TASK ITEM A: Reproduce the review thread verbatim, starting with "David Ribeiro Alves" and going on through "(56 comments)".
TASK ITEM B:
Answer these questions from the review thread:
(i) What is the subject of the change?
(ii) How many comments were posted on Patch Set 1?
(iii) In which file, and in which directory, was the design doc asked to be added?

EXCERPTED PASSAGE:
--------------------

David Ribeiro Alves has posted comments on this change.

Change subject: Add a design doc for rpc retry/failover semantics
......................................................................


Patch Set 1:

(56 comments)

http://gerrit.cloudera.org:8080/#/c/2642/1//COMMIT_MSG
Commit Message:

Line 7: WIP: Add a design doc for rpc retry/failover semantics
> Please add it to the README.md file in the design-docs directory.
Done


http://gerrit.cloudera.org:8080/#/c/2642/1/docs/design-docs/rpc-retry-and-failover.md
File docs/design-docs/rpc-retry-and-failover.md:

> Did we ever talk about how "rough" these design docs can be, as a group? I 
I don't think we really discussed anything beyond the fact that these are not 
supposed to be super precise and might even lag on the impl a little bit. In 
any case I'll happily address your comments.

--------------------

SUPPLIED INFORMATION:
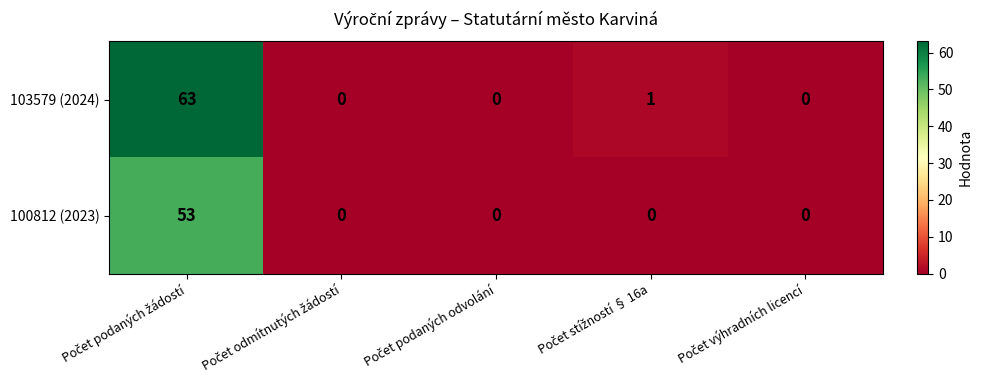

What is the difference between the maximum and minimum values in the 103579 (2024) series?

63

--------------------

FINAL ANSWER A:
David Ribeiro Alves has posted comments on this change.

Change subject: Add a design doc for rpc retry/failover semantics
......................................................................


Patch Set 1:

(56 comments)

FINAL ANSWER B:
(i) Add a design doc for rpc retry/failover semantics
(ii) 56
(iii) The README.md file in the design-docs directory